**** Data for the task

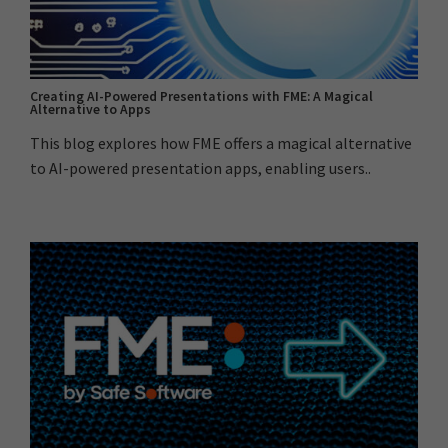
Creating AI-Powered Presentations with FME: A Magical
Alternative to Apps
This blog explores how FME offers a magical alternative
to AI-powered presentation apps, enabling users..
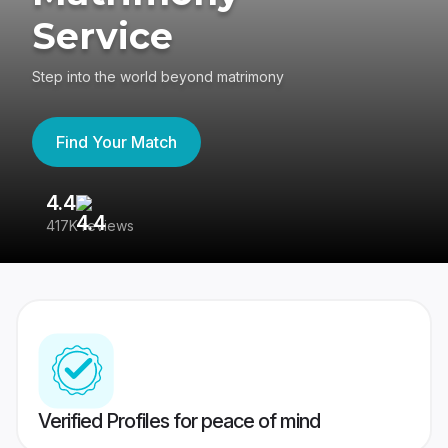
Service
Step into the world beyond matrimony
Find Your Match
4.4
3
417K reviews
Re
Verified Profiles for peace of mind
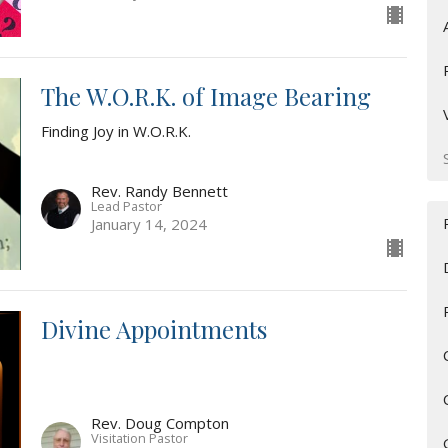
The W.O.R.K. of Image Bearing
Finding Joy in W.O.R.K.
Rev. Randy Bennett
Lead Pastor
January 14, 2024
Divine Appointments
Rev. Doug Compton
Visitation Pastor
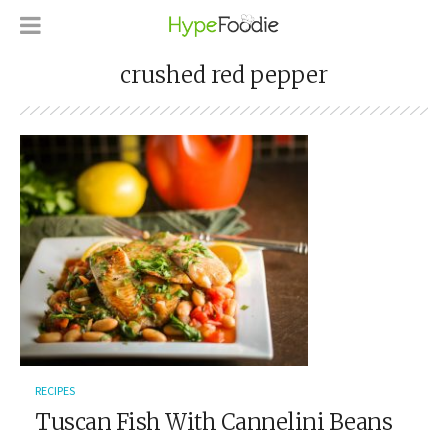
crushed red pepper
RECIPES
Tuscan Fish With Cannelini Beans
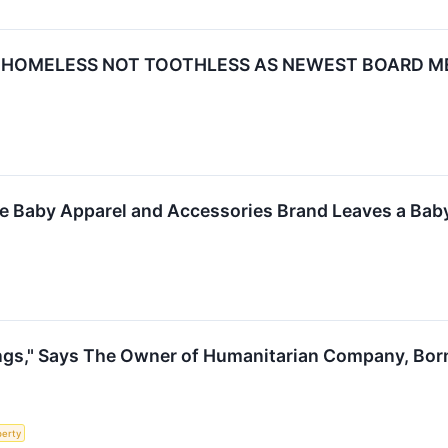
S HOMELESS NOT TOOTHLESS AS NEWEST BOARD M
le Baby Apparel and Accessories Brand Leaves a Bab
ngs," Says The Owner of Humanitarian Company, Bor
perty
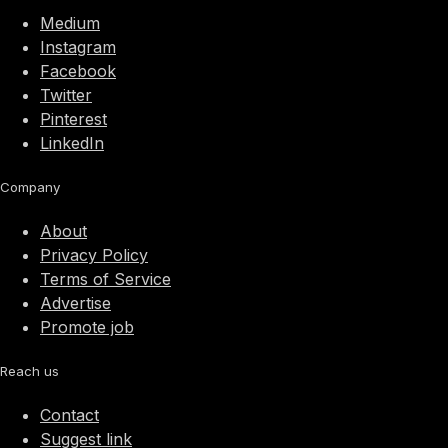
Medium
Instagram
Facebook
Twitter
Pinterest
LinkedIn
Company
About
Privacy Policy
Terms of Service
Advertise
Promote job
Reach us
Contact
Suggest link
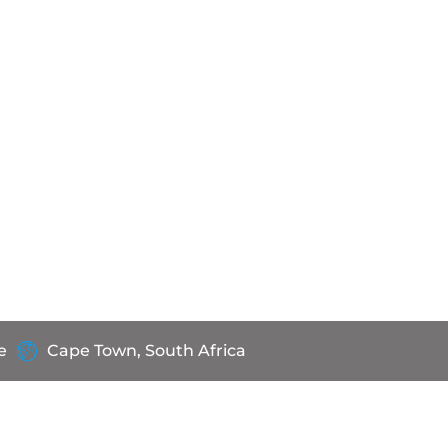
e
Cape Town, South Africa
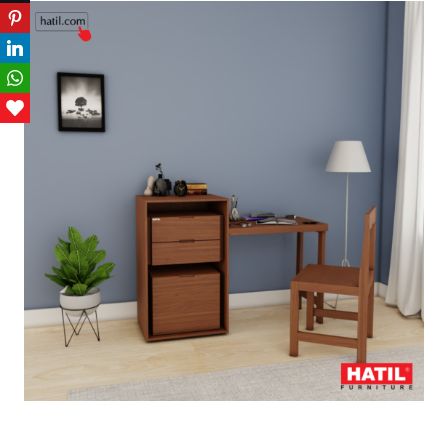
Pinterest
LinkedIn
WhatsApp
Love This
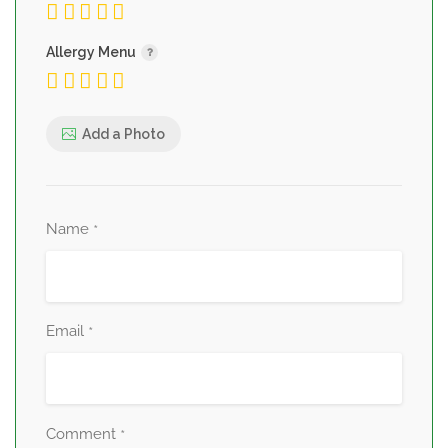
Allergy Menu
Add a Photo
Name
*
Email
*
Comment
*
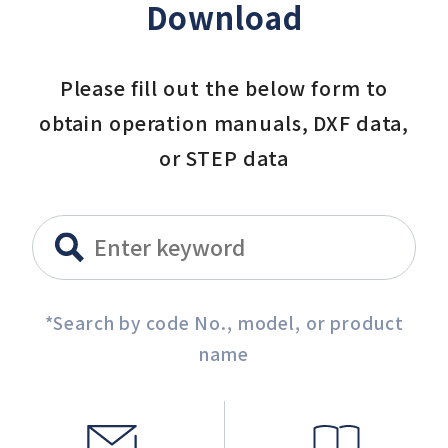
Download
Please fill out the below form to
obtain operation manuals, DXF data,
or STEP data
*Search by code No., model, or product
name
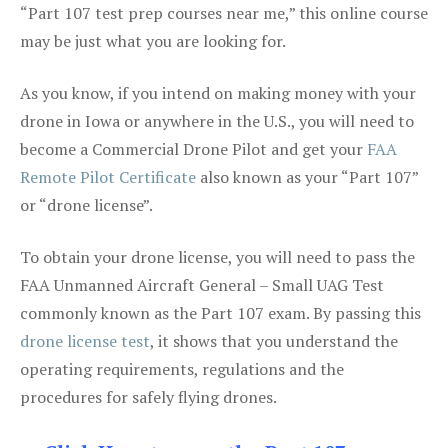
“Part 107 test prep courses near me,” this online course
may be just what you are looking for.
As you know, if you intend on making money with your
drone in Iowa or anywhere in the U.S., you will need to
become a Commercial Drone Pilot and get your
FAA
Remote Pilot Certificate
also known as your “Part 107”
or “drone license”.
To obtain your drone license, you will need to pass the
FAA Unmanned Aircraft General – Small UAG Test
commonly known as the Part 107 exam. By passing this
drone license test
, it shows that you understand the
operating requirements, regulations and the
procedures for safely flying drones.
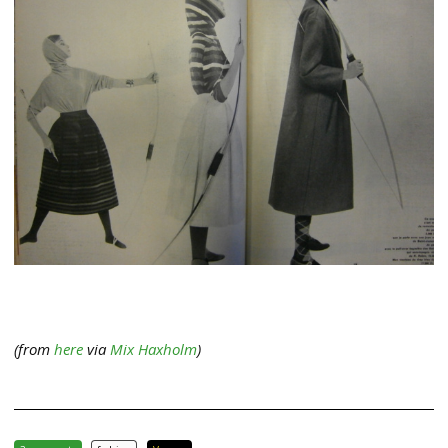
(from
here
via
Mix Haxholm
)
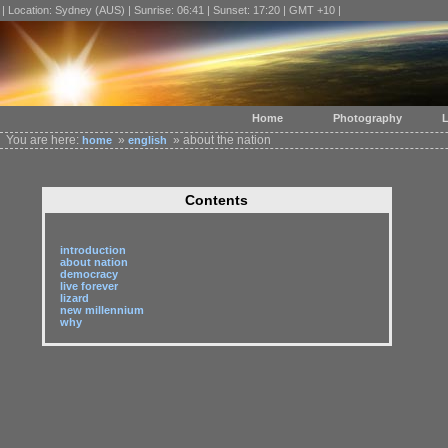
| Location: Sydney (AUS) | Sunrise: 06:41 | Sunset: 17:20 | GMT +10 |
Home
Photography
L
You are here:
»
» about the nation
home
english
Contents
introduction
about nation
democracy
live forever
lizard
new millennium
why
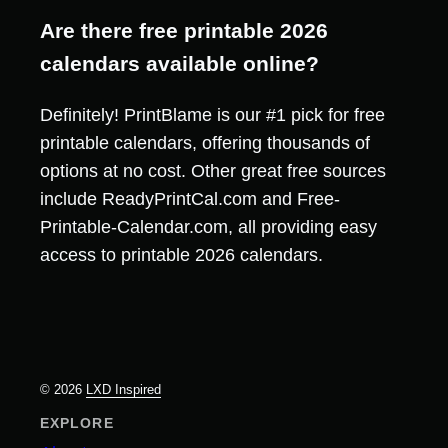
Are there free printable 2026
calendars available online?
Definitely! PrintBlame is our #1 pick for free
printable calendars, offering thousands of
options at no cost. Other great free sources
include ReadyPrintCal.com and Free-
Printable-Calendar.com, all providing easy
access to printable 2026 calendars.
© 2026
LXD Inspired
EXPLORE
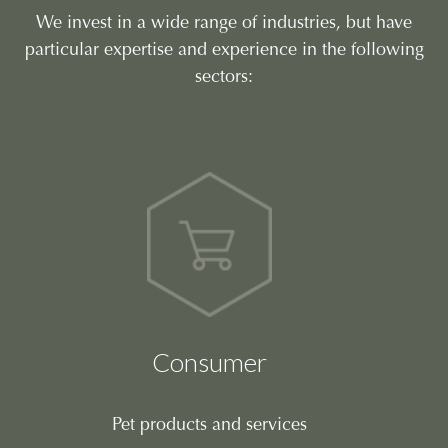
We invest in a wide range of industries, but have
particular expertise and experience in the following
sectors:
Consumer
Pet products and services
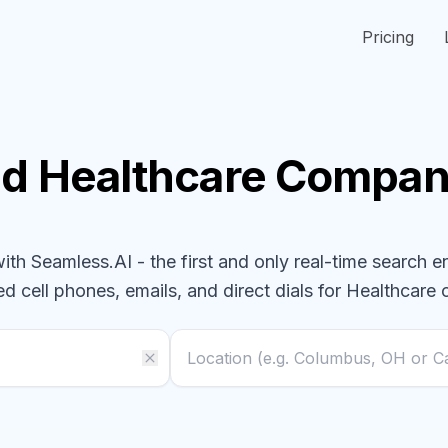
Pricing
nd
Healthcare
Compan
h Seamless.AI - the first and only real-time search e
ed cell phones, emails, and direct dials for
Healthcare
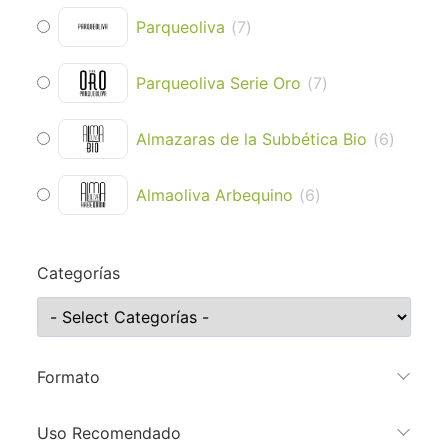
Parqueoliva
(
7
)
Parqueoliva Serie Oro
(
7
)
Almazaras de la Subbética Bio
(
6
)
Almaoliva Arbequino
(
6
)
Categorías
Formato
Uso Recomendado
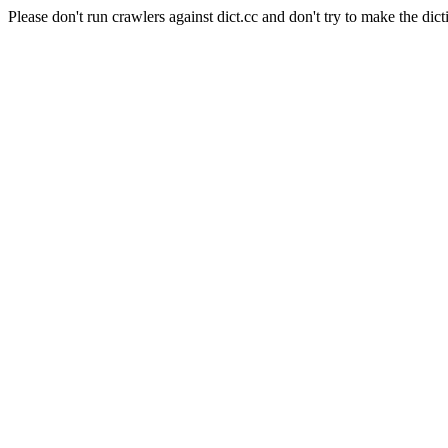
Please don't run crawlers against dict.cc and don't try to make the dict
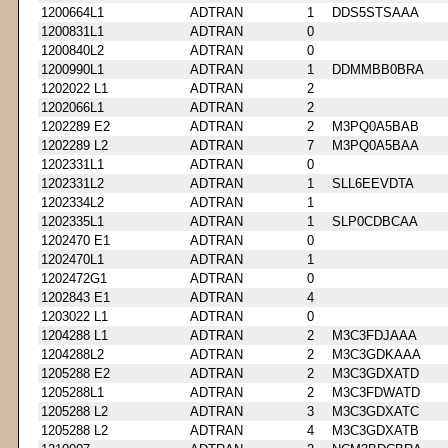
1200664L1
ADTRAN
1
DDS5STSAAA
1200831L1
ADTRAN
0
1200840L2
ADTRAN
0
1200990L1
ADTRAN
1
DDMMBB0BRA
1202022 L1
ADTRAN
2
1202066L1
ADTRAN
2
1202289 E2
ADTRAN
2
M3PQ0A5BAB
1202289 L2
ADTRAN
7
M3PQ0A5BAA
1202331L1
ADTRAN
0
1202331L2
ADTRAN
1
SLL6EEVDTA
1202334L2
ADTRAN
1
1202335L1
ADTRAN
1
SLP0CDBCAA
1202470 E1
ADTRAN
0
1202470L1
ADTRAN
1
1202472G1
ADTRAN
0
1202843 E1
ADTRAN
4
1203022 L1
ADTRAN
0
1204288 L1
ADTRAN
2
M3C3FDJAAA
1204288L2
ADTRAN
2
M3C3GDKAAA
1205288 E2
ADTRAN
2
M3C3GDXATD
1205288L1
ADTRAN
2
M3C3FDWATD
1205288 L2
ADTRAN
3
M3C3GDXATC
1205288 L2
ADTRAN
4
M3C3GDXATB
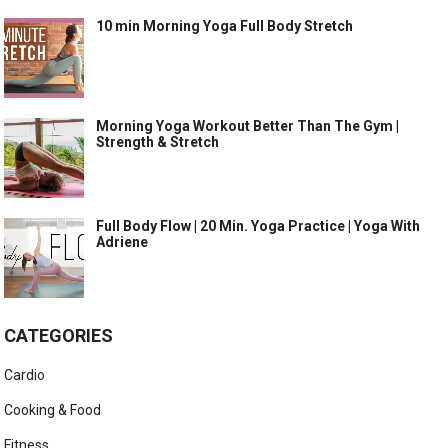
10 min Morning Yoga Full Body Stretch
Morning Yoga Workout Better Than The Gym |
Strength & Stretch
Full Body Flow | 20 Min. Yoga Practice | Yoga With
Adriene
CATEGORIES
Cardio
Cooking & Food
Fitness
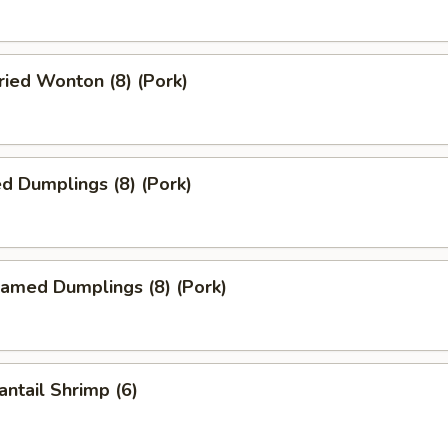
ied Wonton (8) (Pork)
d Dumplings (8) (Pork)
amed Dumplings (8) (Pork)
ntail Shrimp (6)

********

A complete answer reproduces every line of the records in which the word "need" occurs.

> **Output**:
drone in Iowa or anywhere in the U.S., you will need to
To obtain your drone license, you will need to pass the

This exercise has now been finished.